[Source records]
—————
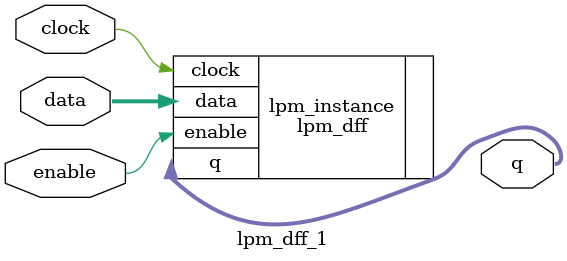
<source format=v>



module lpm_dff_1(enable,clock,data,q);
input enable;
input clock;
input [15:0] data;
output [15:0] q;

lpm_dff	lpm_instance(.enable(enable),.clock(clock),.data(data),.q(q));
	defparam	lpm_instance.LPM_WIDTH = 16;

endmodule

</source>
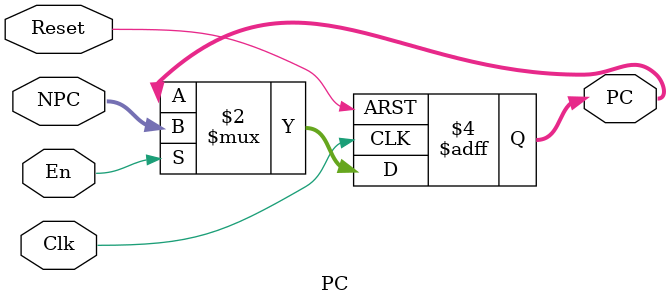
<source format=v>
`timescale 1ns / 1ps
`include "head.v"

module PC(
    input Reset,
    input Clk,
	 input En,
    input [31:0] NPC,
    output reg [31:0] PC
    );
	 
	 always @(posedge Clk, posedge Reset)
	 begin
		if (Reset)
			begin
				PC <= 32'h00003000;
			end
		else
			begin
				if (En)
					begin
						PC <= NPC;
					end
			end
	 end

endmodule

</source>
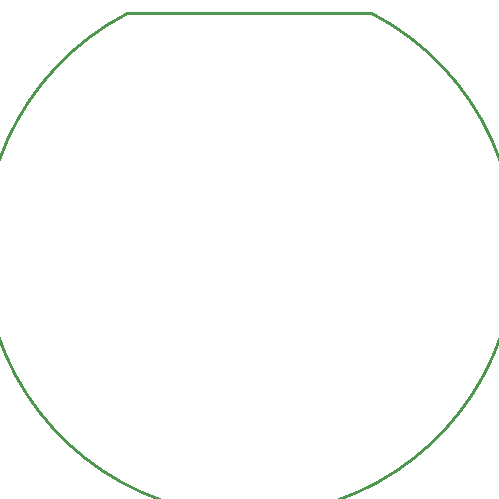
<source format=gbr>
%TF.GenerationSoftware,KiCad,Pcbnew,(6.0.4-0)*%
%TF.CreationDate,2022-12-23T16:58:16+01:00*%
%TF.ProjectId,RoundScanner,526f756e-6453-4636-916e-6e65722e6b69,2*%
%TF.SameCoordinates,Original*%
%TF.FileFunction,Profile,NP*%
%FSLAX46Y46*%
G04 Gerber Fmt 4.6, Leading zero omitted, Abs format (unit mm)*
G04 Created by KiCad (PCBNEW (6.0.4-0)) date 2022-12-23 16:58:16*
%MOMM*%
%LPD*%
G01*
G04 APERTURE LIST*
%TA.AperFunction,Profile*%
%ADD10C,0.250000*%
%TD*%
G04 APERTURE END LIST*
D10*
X78973236Y-87335000D02*
X99588764Y-87335000D01*
X78973236Y-87335000D02*
G75*
G03*
X99588764Y-87335000I10307764J-20000000D01*
G01*
M02*

</source>
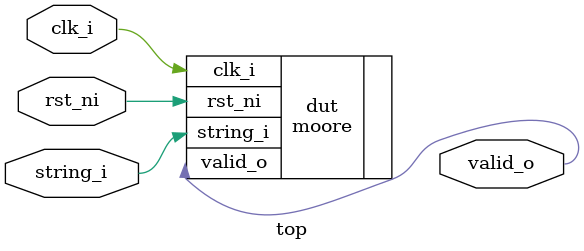
<source format=sv>
module top (
    //inputs
    input logic clk_i,
    input logic rst_ni,
    input logic string_i,
    //outputs
    output logic valid_o
);
    moore dut (
    	.clk_i    (clk_i),
    	.rst_ni   (rst_ni),
    	.string_i (string_i),
    	.valid_o  (valid_o)
    );
endmodule : top

</source>
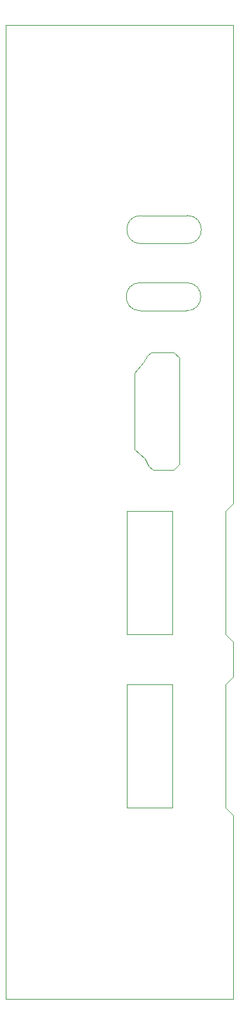
<source format=gbr>
%TF.GenerationSoftware,KiCad,Pcbnew,8.0.7*%
%TF.CreationDate,2025-01-05T13:11:30+01:00*%
%TF.ProjectId,tiliqua-panel,74696c69-7175-4612-9d70-616e656c2e6b,rev?*%
%TF.SameCoordinates,Original*%
%TF.FileFunction,Profile,NP*%
%FSLAX46Y46*%
G04 Gerber Fmt 4.6, Leading zero omitted, Abs format (unit mm)*
G04 Created by KiCad (PCBNEW 8.0.7) date 2025-01-05 13:11:30*
%MOMM*%
%LPD*%
G01*
G04 APERTURE LIST*
%TA.AperFunction,Profile*%
%ADD10C,0.100000*%
%TD*%
G04 APERTURE END LIST*
D10*
X20875000Y-34000000D02*
G75*
G02*
X20875000Y-37700000I0J-1850000D01*
G01*
X20950000Y-28850000D02*
X14800000Y-28850000D01*
X20950000Y-25150000D02*
G75*
G02*
X20950000Y-28850000I0J-1850000D01*
G01*
X19130000Y-43210000D02*
X19880000Y-43890000D01*
X19880000Y-57930000D01*
X19130000Y-58680000D01*
X16400000Y-58680000D01*
X15800000Y-58200000D01*
X15300000Y-57200000D01*
X14000000Y-56000000D01*
X14000000Y-45900000D01*
X15200000Y-44500000D01*
X15700000Y-43600000D01*
X16200000Y-43200000D01*
X19130000Y-43210000D01*
X20950000Y-25150000D02*
X14800000Y-25150000D01*
X27016968Y-104228510D02*
X27000000Y-128500000D01*
X-3000000Y0D02*
X-3000000Y-128500000D01*
X12000000Y0D02*
X27000000Y0D01*
X-3000000Y-128500000D02*
X12000000Y-128500000D01*
X25999999Y-80390894D02*
X27010614Y-81382960D01*
X-3000000Y0D02*
X12000000Y0D01*
X26000000Y-87000000D02*
X25995449Y-103208110D01*
X14725000Y-37700000D02*
G75*
G02*
X14725000Y-34000000I0J1850000D01*
G01*
X26008229Y-64132165D02*
X25999999Y-80390894D01*
X12950000Y-64125000D02*
X18950000Y-64125000D01*
X18950000Y-80375000D01*
X12950000Y-80375000D01*
X12950000Y-64125000D01*
X20875000Y-34000000D02*
X14725000Y-34000000D01*
X27000000Y-63141589D02*
X27000000Y0D01*
X20875000Y-37700000D02*
X14725000Y-37700000D01*
X14800000Y-28850000D02*
G75*
G02*
X14800000Y-25150000I0J1850000D01*
G01*
X27010614Y-81382960D02*
X27000000Y-86000000D01*
X26000000Y-87000000D02*
X27000000Y-86000000D01*
X25995449Y-103208110D02*
X27016968Y-104228510D01*
X26008229Y-64132165D02*
X27000000Y-63141589D01*
X12000000Y-128500000D02*
X27000000Y-128500000D01*
X12950000Y-87000000D02*
X18950000Y-87000000D01*
X18950000Y-103250000D01*
X12950000Y-103250000D01*
X12950000Y-87000000D01*
M02*

</source>
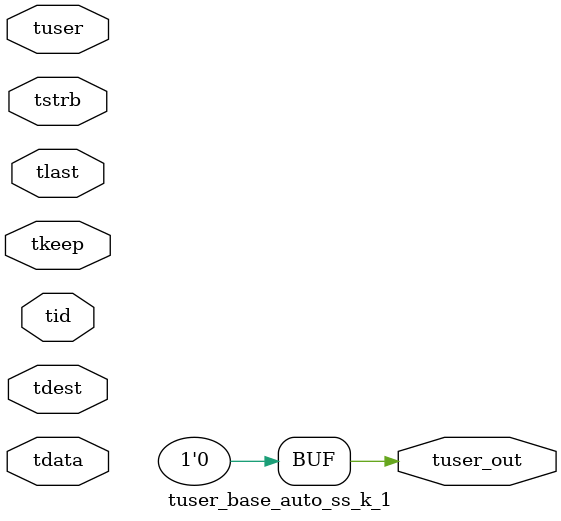
<source format=v>


`timescale 1ps/1ps

module tuser_base_auto_ss_k_1 #
(
parameter C_S_AXIS_TUSER_WIDTH = 1,
parameter C_S_AXIS_TDATA_WIDTH = 32,
parameter C_S_AXIS_TID_WIDTH   = 0,
parameter C_S_AXIS_TDEST_WIDTH = 0,
parameter C_M_AXIS_TUSER_WIDTH = 1
)
(
input  [(C_S_AXIS_TUSER_WIDTH == 0 ? 1 : C_S_AXIS_TUSER_WIDTH)-1:0     ] tuser,
input  [(C_S_AXIS_TDATA_WIDTH == 0 ? 1 : C_S_AXIS_TDATA_WIDTH)-1:0     ] tdata,
input  [(C_S_AXIS_TID_WIDTH   == 0 ? 1 : C_S_AXIS_TID_WIDTH)-1:0       ] tid,
input  [(C_S_AXIS_TDEST_WIDTH == 0 ? 1 : C_S_AXIS_TDEST_WIDTH)-1:0     ] tdest,
input  [(C_S_AXIS_TDATA_WIDTH/8)-1:0 ] tkeep,
input  [(C_S_AXIS_TDATA_WIDTH/8)-1:0 ] tstrb,
input                                                                    tlast,
output [C_M_AXIS_TUSER_WIDTH-1:0] tuser_out
);

assign tuser_out = {1'b0};

endmodule


</source>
—————
-- EXERCISE DIRECTIONS --
The answer must be every line of the records above that holds the word "ProjectId".

-- WRITTEN ANSWER --
%TF.ProjectId,RoundScanner,526f756e-6453-4636-916e-6e65722e6b69,2*%
%TF.ProjectId,tiliqua-panel,74696c69-7175-4612-9d70-616e656c2e6b,rev?*%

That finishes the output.